Mrs. De Mohrenschildt. She had no idea how to feed that baby. The baby was raised on sugar, water and sugar, no food. It is just terrible, like prehistoric times she was raising that baby. That is why I insisted immediately she register the baby in the clinic. The baby was 9 months old, didn't have diptheria, whooping cough, polio injection, didn't have anything.

I don't think the baby was ever at the doctor. The way she was feeding him every time the baby cried she gave him sugar water, put sugar in the milk, everywhere, you know. Children have to have a proper diet, a balanced diet.

I told her, "You are living in a civilized country now. You have to raise a baby correctly."

She constantly put the pacifier in the mouth, dropping it on the floor, putting it in her mouth, infected teeth and putting it in the baby's mouth. It is fantastic the baby wasn't sick all the time. Seeing all that, I couldn't stand it. I insisted on her taking the baby to the clinic, helping her, extract all those teeth.

Mr. Jenner. Marina's teeth?

Mrs. De Mohrenschildt. Yes; Marina's teeth that were infected because they weren't doing her any good, anyway. It was too dangerous for the baby to be close to the mother, with all this infection. In fact, I was trying to make arrangements to make some bridges for her later on that could be paid gradually, you know, and that is what I was trying to do for her. This was logical and natural. Anybody would do the same thing.

Mr. Jenner. Yes; of course.

Mrs. De Mohrenschildt. She just didn't know any better, you know. That was shocking to me because I had the impression, in fact Marina doesn't fit at all my ideal, not ideal but how to say it, my feeling about Soviet youth. I pictured them entirely different. I pictured them all sportsmen, very tough, you know, just thinking of their work, sportsmen or something, you know. Some field that they are interested in and that is it. She seems to be exactly opposite to everything. She wasn't a sports girl at all. She didn't have any particular desire for anything, you know. She didn't have determination and goal or anything like that in her life. She was just loving, you know, absolutely opposite, and when she told us how they behave in Russia, that was absolutely too—I never thought that. I thought they were very, very proper and very——

Mr. Jenner. What did she say about how they behaved?

Mrs. De Mohrenschildt.

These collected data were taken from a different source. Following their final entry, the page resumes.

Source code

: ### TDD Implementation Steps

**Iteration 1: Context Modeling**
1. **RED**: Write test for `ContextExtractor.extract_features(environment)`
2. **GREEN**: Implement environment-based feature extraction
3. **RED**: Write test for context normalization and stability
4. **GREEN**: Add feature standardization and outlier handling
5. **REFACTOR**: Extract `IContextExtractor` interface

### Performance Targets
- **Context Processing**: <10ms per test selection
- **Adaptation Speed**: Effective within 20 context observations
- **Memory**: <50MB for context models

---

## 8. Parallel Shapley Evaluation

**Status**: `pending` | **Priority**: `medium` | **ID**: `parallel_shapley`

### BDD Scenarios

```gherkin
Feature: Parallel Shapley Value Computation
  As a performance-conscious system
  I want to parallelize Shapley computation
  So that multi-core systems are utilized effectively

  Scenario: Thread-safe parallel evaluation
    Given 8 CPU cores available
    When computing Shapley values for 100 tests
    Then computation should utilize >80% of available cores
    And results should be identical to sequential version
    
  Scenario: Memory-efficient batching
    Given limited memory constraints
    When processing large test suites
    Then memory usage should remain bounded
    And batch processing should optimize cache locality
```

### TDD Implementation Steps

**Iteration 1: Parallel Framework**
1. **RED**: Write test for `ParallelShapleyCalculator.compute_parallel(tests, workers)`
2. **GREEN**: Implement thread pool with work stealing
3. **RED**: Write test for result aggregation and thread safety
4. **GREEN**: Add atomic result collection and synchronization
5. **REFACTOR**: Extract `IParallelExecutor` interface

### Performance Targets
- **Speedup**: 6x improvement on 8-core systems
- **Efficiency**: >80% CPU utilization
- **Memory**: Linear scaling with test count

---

Well, these sort of orgies, you know, wild parties, and things like that that I would never think that youth would be busy with that because we saw some youngsters in Yugoslavian companies in the camps, maybe we saw the healthier ones and the bad ones stayed in the city probably, but they were all just like Scouts, you know, just like we were brought up, all interested in sports or in collections or something, you know. They had wonderful healthy interests.